From Filmers to Farmers
Yes, I’ve read the headlines, and once again – although perhaps a bit more so than previous iterations – the previous year (2016) was one for fawning over many-a-departed pop stars. David Bowie, Prince, Leonard Cohen, George Michael, and many others. Pop stars aren’t really my thing, but if that stuff floats your dinghy, well, all the best with that. In the meantime, 2016 was also the year that several luminaries with a more agrarian bent also bade their farewell, beginning with the co-founder of Permaculture, Bill Mollison. Just a couple of weeks ago one of Permaculture’s most respected and more recent practitioners and teachers, Toby Hemenway, also made an all-too-early departure.

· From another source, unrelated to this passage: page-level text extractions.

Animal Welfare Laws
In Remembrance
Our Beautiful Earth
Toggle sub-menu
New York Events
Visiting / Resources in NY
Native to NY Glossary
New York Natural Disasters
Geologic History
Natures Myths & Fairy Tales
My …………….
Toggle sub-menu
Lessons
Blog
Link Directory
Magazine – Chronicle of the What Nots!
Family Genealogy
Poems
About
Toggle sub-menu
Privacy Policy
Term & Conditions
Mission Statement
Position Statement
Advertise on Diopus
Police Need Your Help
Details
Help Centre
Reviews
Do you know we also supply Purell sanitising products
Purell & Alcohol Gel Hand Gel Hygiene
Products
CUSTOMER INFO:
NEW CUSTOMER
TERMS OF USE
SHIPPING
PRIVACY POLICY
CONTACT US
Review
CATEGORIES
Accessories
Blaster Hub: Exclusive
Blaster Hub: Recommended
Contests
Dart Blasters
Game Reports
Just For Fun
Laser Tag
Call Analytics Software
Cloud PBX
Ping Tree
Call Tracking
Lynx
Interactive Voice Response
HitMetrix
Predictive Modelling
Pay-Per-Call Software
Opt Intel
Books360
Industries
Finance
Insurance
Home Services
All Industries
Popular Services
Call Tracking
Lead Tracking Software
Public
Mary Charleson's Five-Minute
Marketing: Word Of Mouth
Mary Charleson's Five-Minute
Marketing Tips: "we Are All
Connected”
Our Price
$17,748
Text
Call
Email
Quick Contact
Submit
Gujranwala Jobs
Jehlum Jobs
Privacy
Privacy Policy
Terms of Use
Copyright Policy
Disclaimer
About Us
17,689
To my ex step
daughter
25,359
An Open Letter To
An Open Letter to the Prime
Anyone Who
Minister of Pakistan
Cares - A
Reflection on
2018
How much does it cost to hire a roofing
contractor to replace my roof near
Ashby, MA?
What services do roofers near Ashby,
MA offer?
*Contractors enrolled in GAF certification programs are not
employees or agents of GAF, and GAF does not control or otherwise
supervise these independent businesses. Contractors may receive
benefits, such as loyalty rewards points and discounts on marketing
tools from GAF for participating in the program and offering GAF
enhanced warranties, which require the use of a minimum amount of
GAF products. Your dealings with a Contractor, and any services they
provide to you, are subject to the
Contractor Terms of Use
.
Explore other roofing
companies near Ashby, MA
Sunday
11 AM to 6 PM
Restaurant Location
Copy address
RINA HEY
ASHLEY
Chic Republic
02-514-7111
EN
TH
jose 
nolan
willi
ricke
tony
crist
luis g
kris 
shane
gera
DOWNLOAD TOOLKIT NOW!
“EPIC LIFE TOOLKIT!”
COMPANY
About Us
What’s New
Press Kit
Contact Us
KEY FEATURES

But along with these, 2016 also saw us lose an agrarian outside the world of Permaculture, that somebody being the aptly named Contrary Farmer, Gene Logsdon.
I’ll admit that I’m nowhere near as familiar with Logsdon’s writing as I am with others of the American Agrarian Crew (as I call them) – Wendell Berry, Wes Jackson, Gary Paul Nabhan, etc. – or what Logsdon referred to as “the five musketeers, a quintet of somewhat radical thinkers and doers coming together in opposition to the steady consolidation of farming into an international mega-agribusiness monopoly” – Berry, Jackson, Maurice Telleen, David Kline, and himself. Having gone through a heavy and prolonged dose of the aforementioned and other agrarian authors a few years ago, I’d somewhat overdosed on said writing and had to take a break from it all, just as I was getting to Logsdon. I did however read just enough – to go along with a bit of a recent nudge – that I’ve been able to realize that Logsdon left us all with a rich treasure trove of writing to discover.
The first of Logsdon’s writings that I (unsurprisingly?) read – and thoroughly enjoyed – was his book Good Spirits: A New Look at Ol’ Demon Alcohol, but it was then with (misplaced) disappointment that I soon thereafter discovered his book Gene Logsdon’s Practical Skills: A Revival of Forgotten Crafts, Techniques and Traditionsin a thrift shop. “Seriously?”, I asked myself. “Did Logsdon actually write one of those hokey ‘101 Ingenious Ways to Using Baking Soda’ type books?” I of course bought it anyways (I probably paid $2.50 for it), and after languishing on my book shelf for a couple of years I one day found myself with nothing to read and so pulled it out.